Environmental Protection

Secure Water, Chemical Bills Aim to Protect Facilities; SOCMA Objects

U.S. Sen. Frank R. Lautenberg (D-N.J.) introduced a comprehensive legislative package on July 15 that is designed to help prevent debilitating terrorist attacks at America’s chemical, drinking water, and wastewater facilities. This legislation requires plants to assess their vulnerability and develop plans to address those vulnerabilities, and requires the highest-risk facilities to put in place Inherently Safer Technology (IST) to increase public and environmental safety.
The Society of Chemical Manufacturers and Affiliates (SOCMA) expressed strong concern over the bill, which mandates that chemical facilities switch to so-called safer chemicals or processes in a misguided attempt to safeguard such critical infrastructure from a terrorist incident.

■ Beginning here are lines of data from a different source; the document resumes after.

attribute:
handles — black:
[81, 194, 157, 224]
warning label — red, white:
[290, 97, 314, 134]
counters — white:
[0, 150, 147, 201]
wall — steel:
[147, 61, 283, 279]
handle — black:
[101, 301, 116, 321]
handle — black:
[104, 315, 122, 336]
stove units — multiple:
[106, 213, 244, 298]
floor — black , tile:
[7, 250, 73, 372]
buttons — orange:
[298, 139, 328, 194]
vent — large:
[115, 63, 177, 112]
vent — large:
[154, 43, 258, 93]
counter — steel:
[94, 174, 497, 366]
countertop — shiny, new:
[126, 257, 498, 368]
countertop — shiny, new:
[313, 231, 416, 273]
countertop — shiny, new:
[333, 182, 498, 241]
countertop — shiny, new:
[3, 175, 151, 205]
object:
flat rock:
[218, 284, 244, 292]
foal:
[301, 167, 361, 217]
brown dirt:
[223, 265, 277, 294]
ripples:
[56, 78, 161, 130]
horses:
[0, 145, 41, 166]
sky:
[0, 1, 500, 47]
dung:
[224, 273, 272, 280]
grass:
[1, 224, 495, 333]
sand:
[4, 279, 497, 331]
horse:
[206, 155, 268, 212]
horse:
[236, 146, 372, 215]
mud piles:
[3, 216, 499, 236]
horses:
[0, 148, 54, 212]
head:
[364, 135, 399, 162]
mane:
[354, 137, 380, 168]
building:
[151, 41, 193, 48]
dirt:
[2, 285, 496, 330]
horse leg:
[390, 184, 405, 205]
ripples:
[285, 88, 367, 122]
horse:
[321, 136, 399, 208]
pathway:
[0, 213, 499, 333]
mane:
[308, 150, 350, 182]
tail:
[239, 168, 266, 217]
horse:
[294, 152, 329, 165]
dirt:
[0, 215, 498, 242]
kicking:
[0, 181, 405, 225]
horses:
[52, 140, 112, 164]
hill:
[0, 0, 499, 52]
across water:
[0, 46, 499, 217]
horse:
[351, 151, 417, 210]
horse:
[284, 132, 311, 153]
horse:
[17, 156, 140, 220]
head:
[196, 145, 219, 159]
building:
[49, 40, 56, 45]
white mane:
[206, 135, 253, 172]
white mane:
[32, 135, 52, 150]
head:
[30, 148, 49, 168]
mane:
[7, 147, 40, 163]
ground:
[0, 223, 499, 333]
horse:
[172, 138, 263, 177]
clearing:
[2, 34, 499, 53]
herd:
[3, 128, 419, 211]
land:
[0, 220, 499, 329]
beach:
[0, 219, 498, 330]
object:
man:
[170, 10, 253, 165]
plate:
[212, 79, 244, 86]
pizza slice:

According to Lautenberg, the Secure Water Facilities Act and Secure Chemical Facilities Act would require changes for the highest-risk facilities, preventing undue burdens on small, low-risk facilities while protecting against the greatest threats. Some of the changes that can be implemented at water and chemical plants include reducing the amount of lethal gases stored on-site or minimizing the use of dangerous chlorine gas.

The bills would:

  • Require the chemical and water facilities to assess their vulnerability to attack, develop a plan to address those vulnerabilities and respond to an emergency, and provide worker-training to carry out the plan.
  • Require facilities using dangerous chemicals to evaluate whether the facility could reduce the consequences of an attack by, for example, using a safer chemical or process. The facility must implement those safer measures if it has been classified as one of the highest-risk facilities, implementation of safer measures is feasible, and implementation would not increase risk overall by shifting risk to another location.
  • Protect sensitive security information from disclosure, while ensuring information sharing between state and local governments, first-responders, and workers.
  • Allow communities to have a role in ensuring local facilities comply with these regulations.
  • Authorize grants to help defray the cost of assessing vulnerabilities, developing security and response plans, and implementing safer measures.

Since 2001, hundreds of chemical and water facilities have already switched to safer and more secure chemicals or processes, eliminating risks to millions of people. A recent survey by the Center for American Progress identified 554 drinking water and wastewater plants in 47 states that have increased security by replacing extremely hazardous substances with safer chemicals or processes, eliminating risk to 40 million people. However, companies are not required to consider these alternatives, and therefore many have not. Lautenberg’s legislative package would build on these achievements and increase safety at both chemical and water facilities nationwide.

The bills are endorsed by a broad coalition of 88 environmental, health, and labor groups.

Similar legislation, the Chemical and Water Security Act of 2009, H.R. 2868, was approved in the U.S. House of Representatives on Nov. 6, 2009.

SOCMA said the Secure Chemical Facilities Act was introduced just days after Homeland Security Secretary Janet Napolitano praised the department’s existing standards now being implemented by chemical facilities through the Chemical Facility Anti-Terrorism Standards (CFATS).

Speaking at the Chemical Sector Security Summit on July 7, Napolitano underscored the importance of the current program's common-sense performance standards to help protect individual facilities against threats without compromising their unique operational characteristics or efficiency.

“Senator Lautenberg’s bill runs counter to the Secretary’s emphasis on a balanced approach to the existing CFATS program,” said Lawrence D. Sloan, SOCMA president and chief executive officer. “SOCMA appreciates the bill’s attention to the impact of its controversial provision, better known as inherently safer technology (IST), on small chemical facilities. However, IST is obviously not a common-sense mandate.”

“This legislation follows the same partisan approach as the House to alter a comprehensive chemical security standard, now being successfully implemented to protect American workers and communities in which chemical facilities operate,” Sloan continued.

“Senator Lautenberg is casting aside bipartisan efforts already put in place by fellow Democratic colleagues to ensure that the existing security standards, set to expire soon, continue to protect chemical facilities from terrorist attack,” added Bill Allmond, SOCMA’s vice president of Government Relations. “While intending to protect chemical facilities against attack, this bill takes aim at the manner in which the U.S. manufactures chemicals, which has the potential to alter common goods that Americans rely on every day.”

The legislation is flawed, SOCMA said, because it mandates implementation of a process safety concept — not a security measure — a clear definition of which cannot be agreed upon by experts and which cannot be measured. Academia and industry experts alike have repeatedly testified against mandating IST, yet this bill ignores those warnings.

SOCMA said the best path forward is supporting the Senate’s bipartisan bill, S. 2996, to extend the existing comprehensive chemical security standards.